::: Records supplied :::
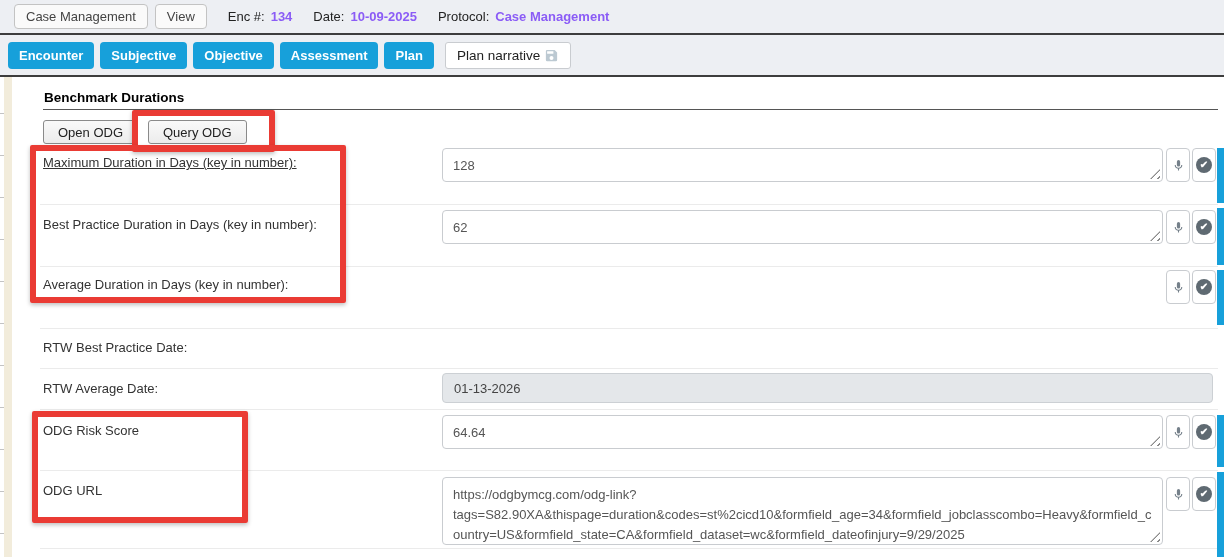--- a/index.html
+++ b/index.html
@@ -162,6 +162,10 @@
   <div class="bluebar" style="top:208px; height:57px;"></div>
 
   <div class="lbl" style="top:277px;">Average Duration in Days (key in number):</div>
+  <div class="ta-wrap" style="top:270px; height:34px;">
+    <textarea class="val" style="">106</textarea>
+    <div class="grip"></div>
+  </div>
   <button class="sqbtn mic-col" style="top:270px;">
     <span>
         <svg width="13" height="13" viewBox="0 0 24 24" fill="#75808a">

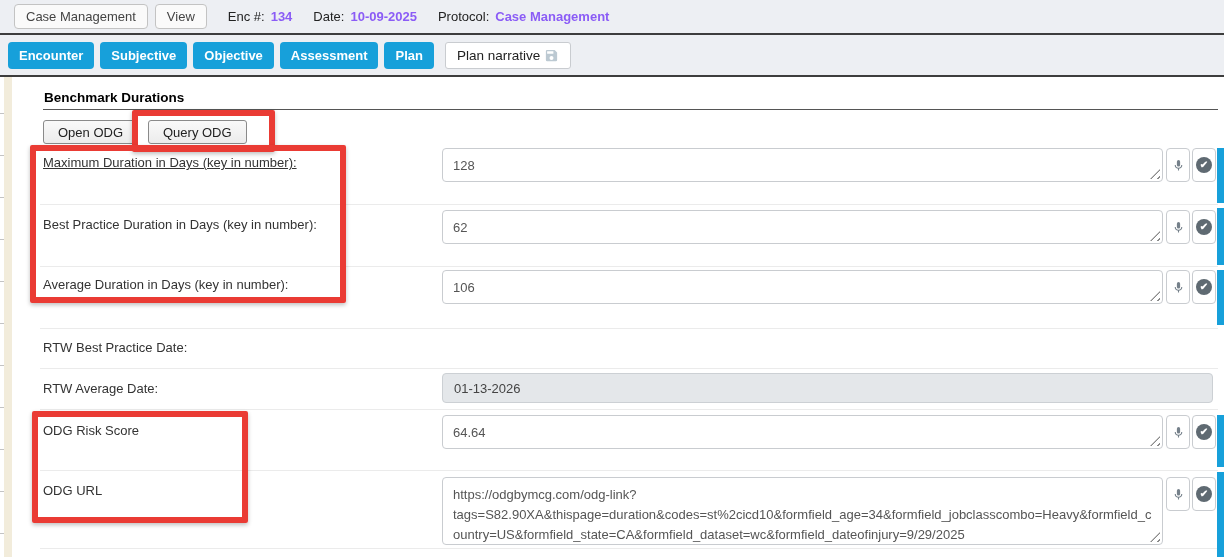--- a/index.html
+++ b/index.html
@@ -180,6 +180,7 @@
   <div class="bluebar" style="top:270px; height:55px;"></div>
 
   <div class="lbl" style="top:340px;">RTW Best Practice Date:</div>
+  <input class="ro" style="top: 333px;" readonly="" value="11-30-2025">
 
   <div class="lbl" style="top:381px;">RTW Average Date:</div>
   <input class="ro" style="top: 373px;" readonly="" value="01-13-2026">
:::
What you will do:
Copy every line in the entries above that has the string "class" in it.

Answer below:
   <div class="bluebar" style="top:208px; height:57px;"></div>
   <div class="lbl" style="top:277px;">Average Duration in Days (key in number):</div>
+  <div class="ta-wrap" style="top:270px; height:34px;">
+    <textarea class="val" style="">106</textarea>
+    <div class="grip"></div>
   <button class="sqbtn mic-col" style="top:270px;">
   <div class="bluebar" style="top:270px; height:55px;"></div>
   <div class="lbl" style="top:340px;">RTW Best Practice Date:</div>
+  <input class="ro" style="top: 333px;" readonly="" value="11-30-2025">
   <div class="lbl" style="top:381px;">RTW Average Date:</div>
   <input class="ro" style="top: 373px;" readonly="" value="01-13-2026">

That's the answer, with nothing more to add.